* _Instructions to follow_
Rewrite the lines starting at the one containing "Tägliche Dateneinblicke" and ending at the one containing "Adam Stasiak", swapping "Glasgow" for "Edinburgh" and keeping everything else the same. Leave the pictures out of your answer.

* * * *

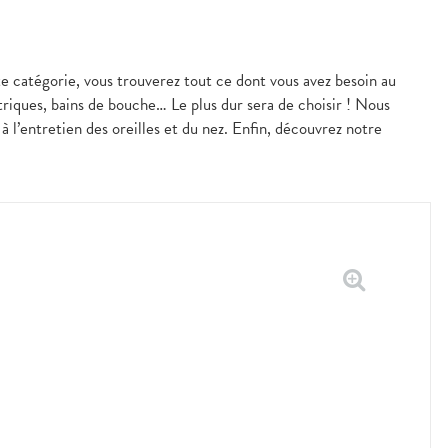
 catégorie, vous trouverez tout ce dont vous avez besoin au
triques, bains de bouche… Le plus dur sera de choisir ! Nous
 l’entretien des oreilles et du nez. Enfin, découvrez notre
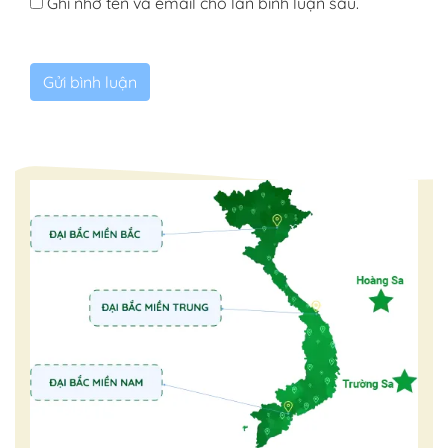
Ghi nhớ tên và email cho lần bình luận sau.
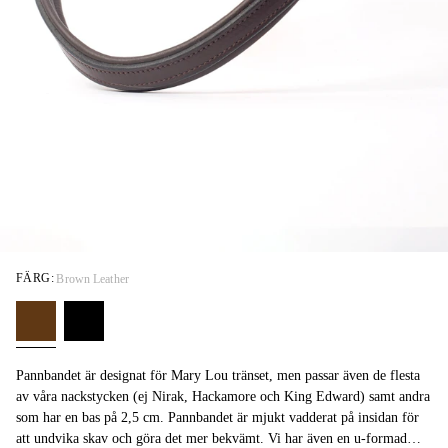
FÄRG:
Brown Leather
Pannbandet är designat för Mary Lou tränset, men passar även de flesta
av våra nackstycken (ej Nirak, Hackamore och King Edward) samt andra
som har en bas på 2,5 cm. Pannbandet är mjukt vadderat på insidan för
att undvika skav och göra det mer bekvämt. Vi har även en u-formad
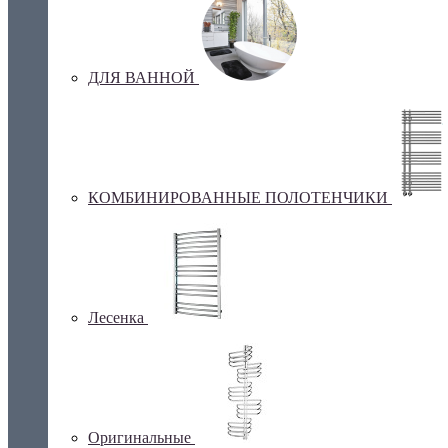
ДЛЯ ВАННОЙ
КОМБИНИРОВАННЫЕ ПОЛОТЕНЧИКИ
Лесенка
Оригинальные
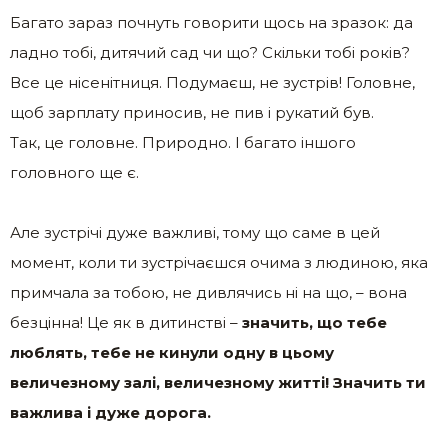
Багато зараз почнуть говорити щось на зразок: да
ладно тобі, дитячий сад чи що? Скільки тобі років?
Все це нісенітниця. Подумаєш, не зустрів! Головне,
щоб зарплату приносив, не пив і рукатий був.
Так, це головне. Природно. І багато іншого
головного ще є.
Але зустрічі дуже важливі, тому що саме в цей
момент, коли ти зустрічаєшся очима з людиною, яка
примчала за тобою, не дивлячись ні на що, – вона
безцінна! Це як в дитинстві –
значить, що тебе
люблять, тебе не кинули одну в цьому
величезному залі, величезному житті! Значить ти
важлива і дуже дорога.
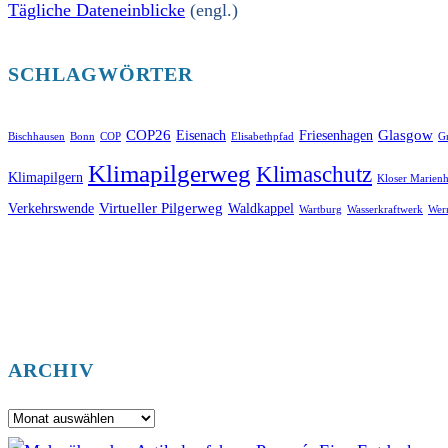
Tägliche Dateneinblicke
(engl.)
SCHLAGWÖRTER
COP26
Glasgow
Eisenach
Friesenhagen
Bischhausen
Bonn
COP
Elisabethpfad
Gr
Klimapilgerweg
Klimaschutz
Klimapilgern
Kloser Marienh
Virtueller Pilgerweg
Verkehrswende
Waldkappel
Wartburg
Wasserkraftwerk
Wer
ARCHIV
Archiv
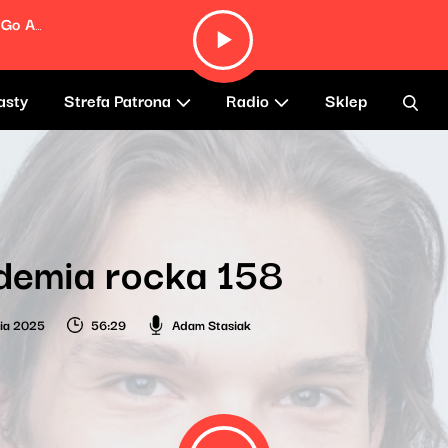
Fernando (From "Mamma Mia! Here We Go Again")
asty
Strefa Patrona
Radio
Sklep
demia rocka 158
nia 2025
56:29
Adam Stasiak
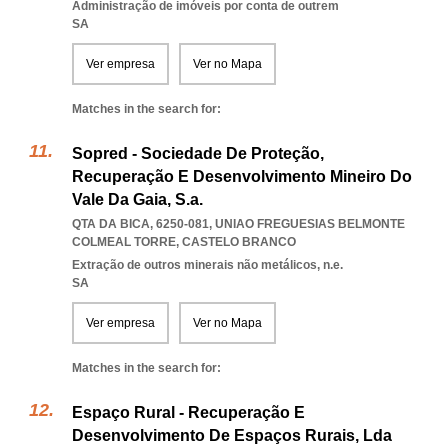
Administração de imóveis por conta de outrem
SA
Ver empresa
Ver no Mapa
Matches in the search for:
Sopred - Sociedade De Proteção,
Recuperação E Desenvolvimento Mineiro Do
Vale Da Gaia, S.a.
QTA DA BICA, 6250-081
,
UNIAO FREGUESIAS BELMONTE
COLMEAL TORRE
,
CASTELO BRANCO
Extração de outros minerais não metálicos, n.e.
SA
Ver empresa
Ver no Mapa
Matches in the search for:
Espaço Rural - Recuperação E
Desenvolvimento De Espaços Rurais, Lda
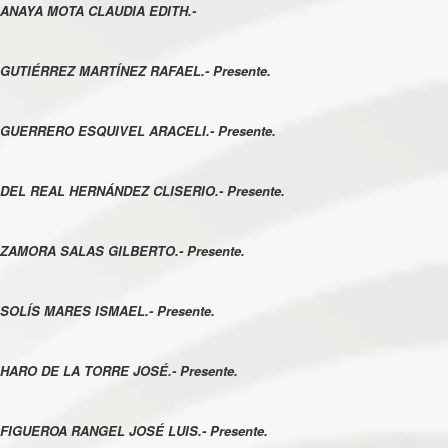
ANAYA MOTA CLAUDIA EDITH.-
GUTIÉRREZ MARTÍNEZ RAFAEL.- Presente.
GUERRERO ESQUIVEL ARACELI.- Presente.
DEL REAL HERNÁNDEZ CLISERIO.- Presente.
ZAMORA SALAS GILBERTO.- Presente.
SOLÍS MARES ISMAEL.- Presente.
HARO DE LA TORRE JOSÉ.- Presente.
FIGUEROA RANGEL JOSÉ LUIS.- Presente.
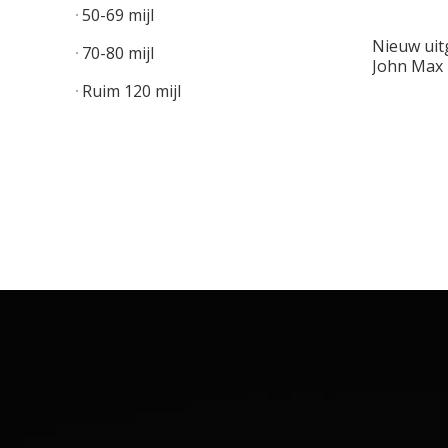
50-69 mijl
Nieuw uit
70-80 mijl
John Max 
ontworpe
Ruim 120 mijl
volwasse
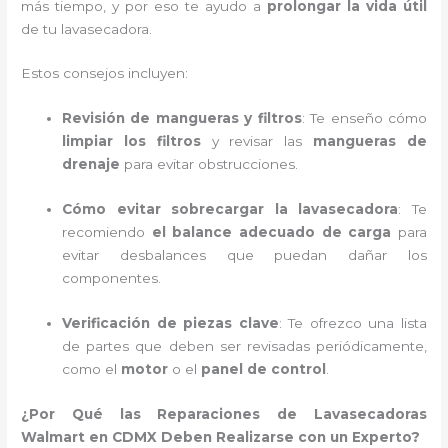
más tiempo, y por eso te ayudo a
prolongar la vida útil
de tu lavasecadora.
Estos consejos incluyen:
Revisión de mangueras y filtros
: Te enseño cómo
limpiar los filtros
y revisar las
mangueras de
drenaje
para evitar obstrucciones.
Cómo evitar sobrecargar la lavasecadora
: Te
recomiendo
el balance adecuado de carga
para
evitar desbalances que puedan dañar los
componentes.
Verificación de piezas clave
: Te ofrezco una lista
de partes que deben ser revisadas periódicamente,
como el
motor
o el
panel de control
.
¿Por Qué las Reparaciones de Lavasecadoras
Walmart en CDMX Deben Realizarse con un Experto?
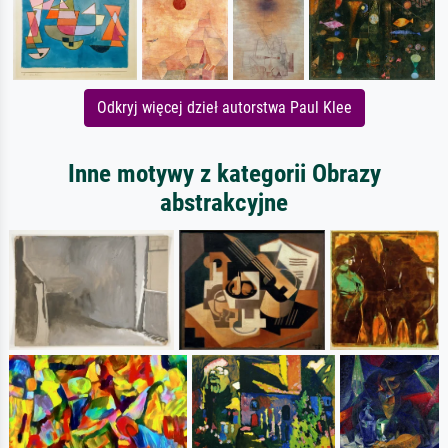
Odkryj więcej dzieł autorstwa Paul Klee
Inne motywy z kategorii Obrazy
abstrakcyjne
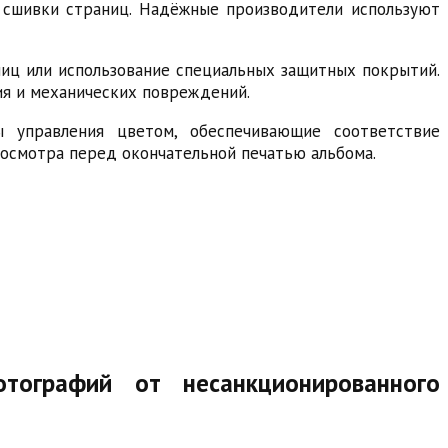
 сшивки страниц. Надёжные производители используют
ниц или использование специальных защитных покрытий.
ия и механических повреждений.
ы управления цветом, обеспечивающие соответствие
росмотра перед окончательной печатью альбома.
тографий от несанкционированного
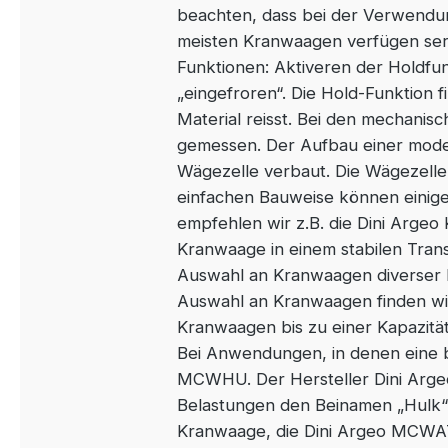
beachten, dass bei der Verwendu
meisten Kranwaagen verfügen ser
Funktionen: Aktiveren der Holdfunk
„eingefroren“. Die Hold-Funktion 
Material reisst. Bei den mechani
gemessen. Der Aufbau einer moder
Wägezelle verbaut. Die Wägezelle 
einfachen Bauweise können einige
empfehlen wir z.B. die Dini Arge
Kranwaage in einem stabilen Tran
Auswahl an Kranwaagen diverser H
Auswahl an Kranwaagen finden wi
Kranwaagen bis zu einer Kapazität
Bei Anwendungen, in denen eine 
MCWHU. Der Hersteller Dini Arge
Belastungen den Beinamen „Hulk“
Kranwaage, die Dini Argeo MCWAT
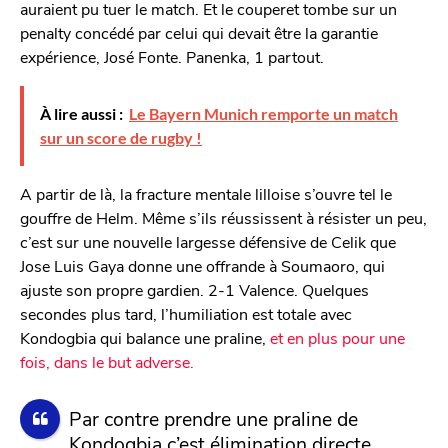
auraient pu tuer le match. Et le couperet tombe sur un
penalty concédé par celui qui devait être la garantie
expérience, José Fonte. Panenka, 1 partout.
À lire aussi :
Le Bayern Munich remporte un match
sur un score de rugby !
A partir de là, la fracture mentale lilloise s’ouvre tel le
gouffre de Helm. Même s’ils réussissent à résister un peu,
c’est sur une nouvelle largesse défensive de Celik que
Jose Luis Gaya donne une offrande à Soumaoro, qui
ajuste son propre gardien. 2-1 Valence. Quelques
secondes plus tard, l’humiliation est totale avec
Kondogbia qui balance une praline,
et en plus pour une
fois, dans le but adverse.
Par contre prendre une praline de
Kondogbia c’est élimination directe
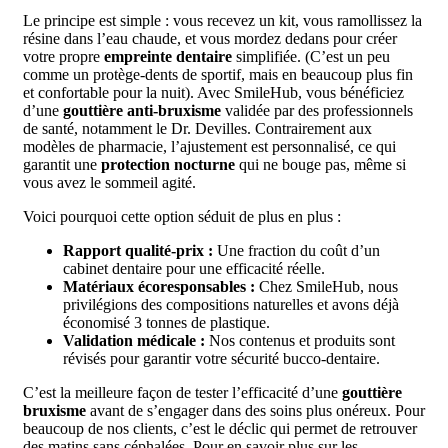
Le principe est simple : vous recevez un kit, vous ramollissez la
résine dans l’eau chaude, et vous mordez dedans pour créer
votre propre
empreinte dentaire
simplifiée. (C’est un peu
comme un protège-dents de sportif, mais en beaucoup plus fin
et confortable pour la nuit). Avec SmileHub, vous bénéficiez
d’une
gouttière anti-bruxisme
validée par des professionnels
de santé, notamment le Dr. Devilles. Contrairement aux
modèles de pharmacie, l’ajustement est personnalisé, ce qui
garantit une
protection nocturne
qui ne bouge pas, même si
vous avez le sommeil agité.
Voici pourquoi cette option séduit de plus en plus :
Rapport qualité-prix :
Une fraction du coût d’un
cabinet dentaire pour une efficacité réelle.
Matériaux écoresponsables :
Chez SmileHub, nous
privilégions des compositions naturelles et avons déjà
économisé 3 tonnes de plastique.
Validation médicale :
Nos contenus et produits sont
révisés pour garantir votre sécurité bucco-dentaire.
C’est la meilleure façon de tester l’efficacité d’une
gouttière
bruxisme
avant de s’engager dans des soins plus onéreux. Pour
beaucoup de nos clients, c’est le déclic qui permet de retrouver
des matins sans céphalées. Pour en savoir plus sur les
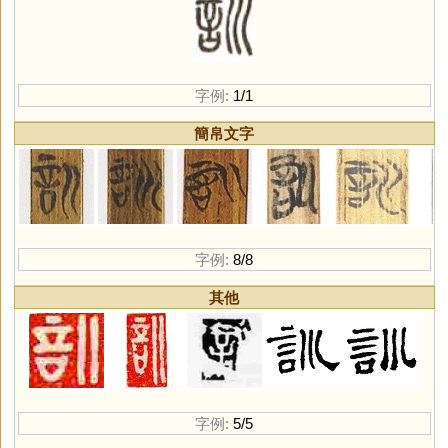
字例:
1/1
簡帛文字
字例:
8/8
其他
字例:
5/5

* * * *

* _Result_
Tägliche Dateneinblicke
(engl.)
SCHLAGWÖRTER
COP26
Edinburgh
Eisenach
Friesenhagen
Bischhausen
Bonn
COP
Elisabethpfad
Gr
Klimapilgerweg
Klimaschutz
Klimapilgern
Kloser Marienh
Virtueller Pilgerweg
Verkehrswende
Waldkappel
Wartburg
Wasserkraftwerk
Wer
ARCHIV
Archiv
Fernando (From "Mamma Mia! Here We Go Again")
asty
Strefa Patrona
Radio
Sklep
demia rocka 158
nia 2025
56:29
Adam Stasiak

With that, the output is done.